- [BRANO DA LEGGERE]:
+===+

I talebani pensavano che la società afghana fosse ferma come l’avevano lasciata 20 anni fa, ma le cose sono cambiate, soprattutto all'opposizione dove si trovano donne e giovani istruiti che non si rassegnano a perdere i diritti così faticosamente conquistati.
Nonostante si chiuda internet nei quartieri dove ci sono attivisti, nonostante siano vietate le manifestazioni, i giovani e le donne si organizzano attraverso chiamate a scendere in piazza. Per ore e ore rimangono lì con i loro cartelli a gridare libertà, lavoro, diritti e la loro opposizione all'interferenza pakistana che sostiene i talebani, come dimostra la presenza a Kabul del capo della sua intelligence (ISI).
Donne e giovani nelle città più grandi restano fermi davanti a fucili puntati che sparano in aria, mentre molti di loro sono arrestati e brutalmente picchiati, tanti giornalisti, ma anche le donne che vengono frustate. Nelle piccole città è ancora peggio perché mancano giornalisti occidentali, mentre i giornalisti locali vengono arrestati e torturati. Per ora l’ordine dall’alto è di mostrare agli occidentali un atteggiamento un po' cordiale, quasi che i talebani si fossero un po' addolciti.

+===+

- [DATI MEMORIZZATI]:
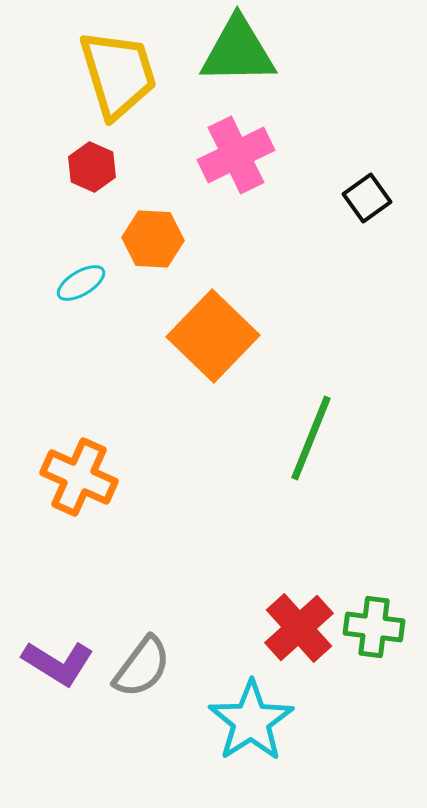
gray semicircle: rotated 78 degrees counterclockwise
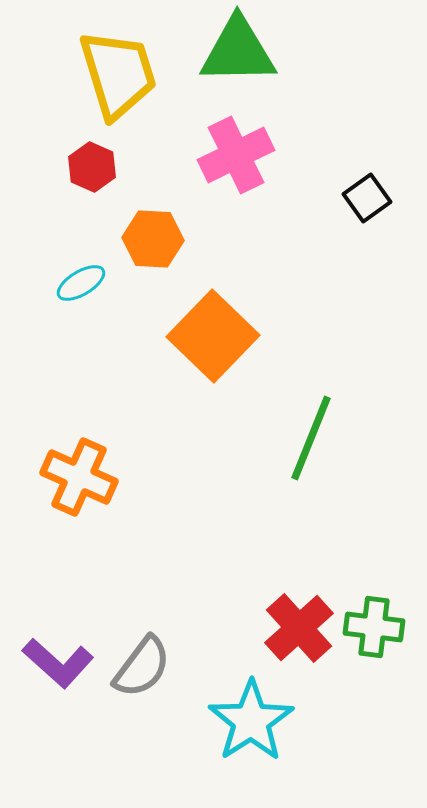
purple L-shape: rotated 10 degrees clockwise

+===+

- [DESCRIZIONE DELL'ESERCIZIO]:
Prosegua il testo sulle proteste di donne e giovani afghani contro i talebani, ripartendo subito dopo la sua ultima frase.

- [RISPOSTA ALL'ESERCIZIO]:
La gente sa che sono solo menzogne, mentre la brutalità e l’oppressione cresce di giorno in giorno. Le donne ma anche i giovani sono estremamente coraggiosi e determinati nella resistenza perché sanno che senza la libertà la loro vita non avrebbe più senso, e per questo vincono la paura e si riuniscono in pubblico lo stesso. Loro che fino a un mese fa avevano una vita ordinaria, andavano a scuola e all'università, ascoltavano musica, facevano attività sportive, facevano le estetiste, aprivano negozi, bar e ristoranti, lavoravano nell'Amministrazione a livello comunale e regionale, nei Ministeri, nelle scuole e nel mondo accademico e giornalistico. Per alcuni giorni, dopo l’occupazione dei talebani, stavano nascosti, ma poi hanno reagito decidendo di sfidare insieme questo potere oppressivo. I talebani non sono cambiati per niente, sono peggiori di prima. Basta guardare la squadra al governo che loro chiamano provvisorio, di 33 persone: ministri e viceministri tutti uomini, tutti talebani, nessuna donna, tanti di loro ricercati con taglie internazionali, tanti che hanno passato anni nelle carceri di Guantanamo e Bagram.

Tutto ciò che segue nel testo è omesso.